## What the task requires
Exclude the pictures, then copy word for word the lines running from the beginning of the records through the line with "Intuitが返信しました 2026年7月21日".

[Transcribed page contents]
--- --- ---
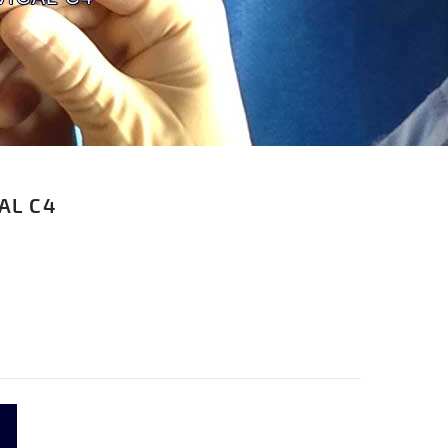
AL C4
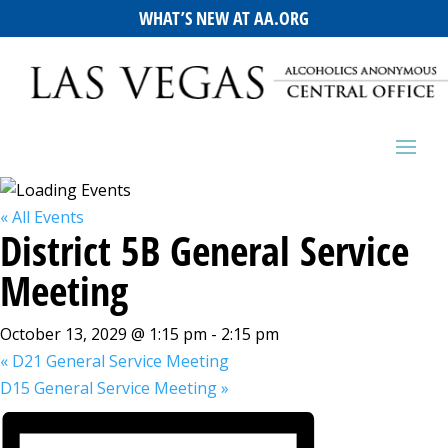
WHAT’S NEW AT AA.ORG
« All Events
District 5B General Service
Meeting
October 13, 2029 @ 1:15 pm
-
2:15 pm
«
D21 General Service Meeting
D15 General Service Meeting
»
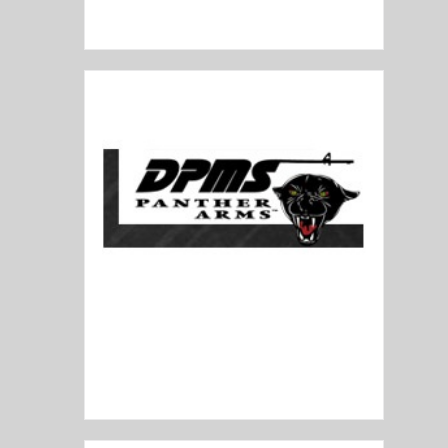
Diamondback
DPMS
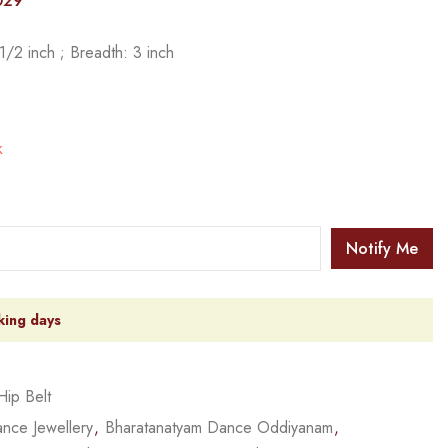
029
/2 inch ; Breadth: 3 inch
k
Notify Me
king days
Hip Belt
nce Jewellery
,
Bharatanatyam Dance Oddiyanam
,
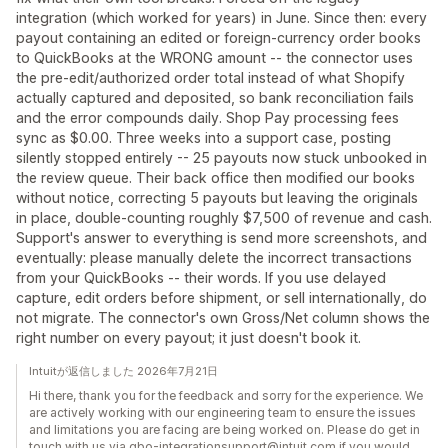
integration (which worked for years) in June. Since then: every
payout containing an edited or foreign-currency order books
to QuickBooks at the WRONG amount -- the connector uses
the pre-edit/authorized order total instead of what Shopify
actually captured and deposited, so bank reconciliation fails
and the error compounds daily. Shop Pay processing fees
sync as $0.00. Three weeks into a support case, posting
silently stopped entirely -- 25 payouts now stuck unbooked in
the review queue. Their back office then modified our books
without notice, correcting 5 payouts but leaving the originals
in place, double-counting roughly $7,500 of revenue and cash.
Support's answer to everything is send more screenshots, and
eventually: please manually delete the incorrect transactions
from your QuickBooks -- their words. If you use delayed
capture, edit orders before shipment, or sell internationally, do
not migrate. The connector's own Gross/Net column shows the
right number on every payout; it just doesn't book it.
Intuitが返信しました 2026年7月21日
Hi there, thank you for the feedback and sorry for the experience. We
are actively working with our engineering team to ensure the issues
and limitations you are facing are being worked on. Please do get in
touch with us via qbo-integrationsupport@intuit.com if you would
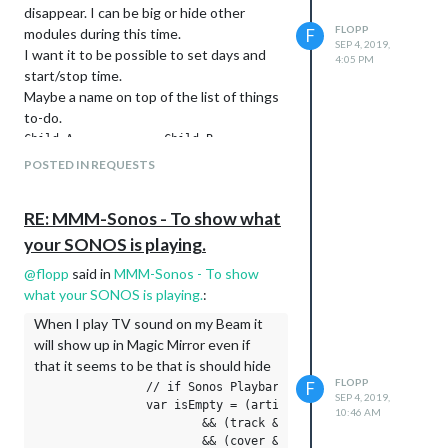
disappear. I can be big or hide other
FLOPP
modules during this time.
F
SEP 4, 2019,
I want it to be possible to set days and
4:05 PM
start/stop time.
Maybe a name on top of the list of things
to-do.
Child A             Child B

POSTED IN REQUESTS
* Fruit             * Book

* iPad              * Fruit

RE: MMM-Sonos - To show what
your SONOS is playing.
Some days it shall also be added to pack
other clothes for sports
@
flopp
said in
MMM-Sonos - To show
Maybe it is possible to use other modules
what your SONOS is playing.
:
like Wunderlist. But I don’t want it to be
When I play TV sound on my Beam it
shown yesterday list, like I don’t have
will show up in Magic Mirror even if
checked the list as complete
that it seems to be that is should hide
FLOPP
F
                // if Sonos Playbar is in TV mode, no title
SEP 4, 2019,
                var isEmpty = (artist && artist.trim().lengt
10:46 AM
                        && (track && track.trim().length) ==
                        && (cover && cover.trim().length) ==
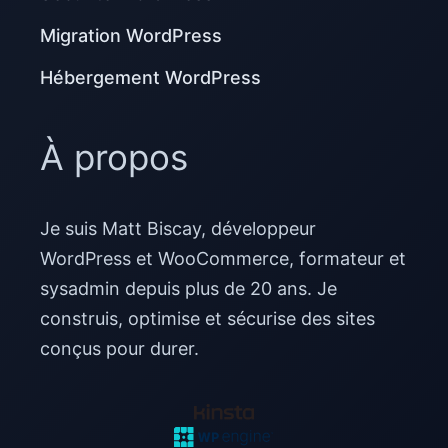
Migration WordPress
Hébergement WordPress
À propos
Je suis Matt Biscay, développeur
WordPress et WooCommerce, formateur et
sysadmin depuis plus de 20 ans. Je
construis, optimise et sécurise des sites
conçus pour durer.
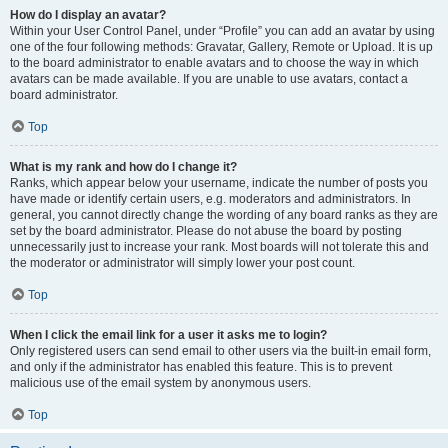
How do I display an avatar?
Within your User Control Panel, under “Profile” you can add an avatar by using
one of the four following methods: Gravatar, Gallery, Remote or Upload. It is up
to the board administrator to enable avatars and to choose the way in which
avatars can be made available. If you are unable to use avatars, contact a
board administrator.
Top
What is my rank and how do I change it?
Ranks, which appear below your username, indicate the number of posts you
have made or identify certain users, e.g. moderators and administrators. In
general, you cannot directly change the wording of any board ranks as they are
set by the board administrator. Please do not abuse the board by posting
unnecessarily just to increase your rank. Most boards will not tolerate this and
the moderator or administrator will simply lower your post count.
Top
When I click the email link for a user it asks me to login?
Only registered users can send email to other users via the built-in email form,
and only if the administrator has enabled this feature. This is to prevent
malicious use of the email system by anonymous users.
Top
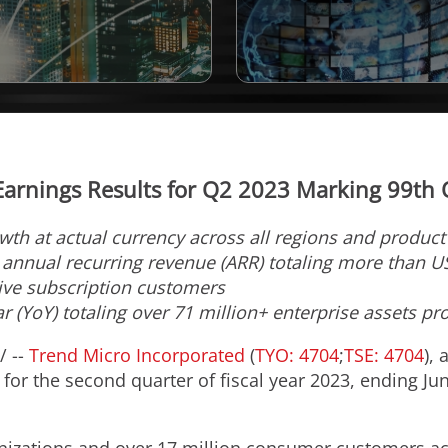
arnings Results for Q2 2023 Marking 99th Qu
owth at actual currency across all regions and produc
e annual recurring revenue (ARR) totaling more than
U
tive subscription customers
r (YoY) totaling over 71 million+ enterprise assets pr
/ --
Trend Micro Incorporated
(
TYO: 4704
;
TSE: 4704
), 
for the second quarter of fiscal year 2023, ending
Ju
--- --- ---
## Response box
AL C4
WHAT’S NEW AT AA.ORG
« All Events
District 5B General Service
Meeting
October 13, 2029 @ 1:15 pm
-
2:15 pm
«
D21 General Service Meeting
D15 General Service Meeting
»
Diamondback
DPMS
029
/2 inch ; Breadth: 3 inch
k
Notify Me
king days
Hip Belt
nce Jewellery
,
Bharatanatyam Dance Oddiyanam
,
integration (which worked for years) in June. Since then: every
payout containing an edited or foreign-currency order books
to QuickBooks at the WRONG amount -- the connector uses
the pre-edit/authorized order total instead of what Shopify
actually captured and deposited, so bank reconciliation fails
and the error compounds daily. Shop Pay processing fees
sync as $0.00. Three weeks into a support case, posting
silently stopped entirely -- 25 payouts now stuck unbooked in
the review queue. Their back office then modified our books
without notice, correcting 5 payouts but leaving the originals
in place, double-counting roughly $7,500 of revenue and cash.
Support's answer to everything is send more screenshots, and
eventually: please manually delete the incorrect transactions
from your QuickBooks -- their words. If you use delayed
capture, edit orders before shipment, or sell internationally, do
not migrate. The connector's own Gross/Net column shows the
right number on every payout; it just doesn't book it.
Intuitが返信しました 2026年7月21日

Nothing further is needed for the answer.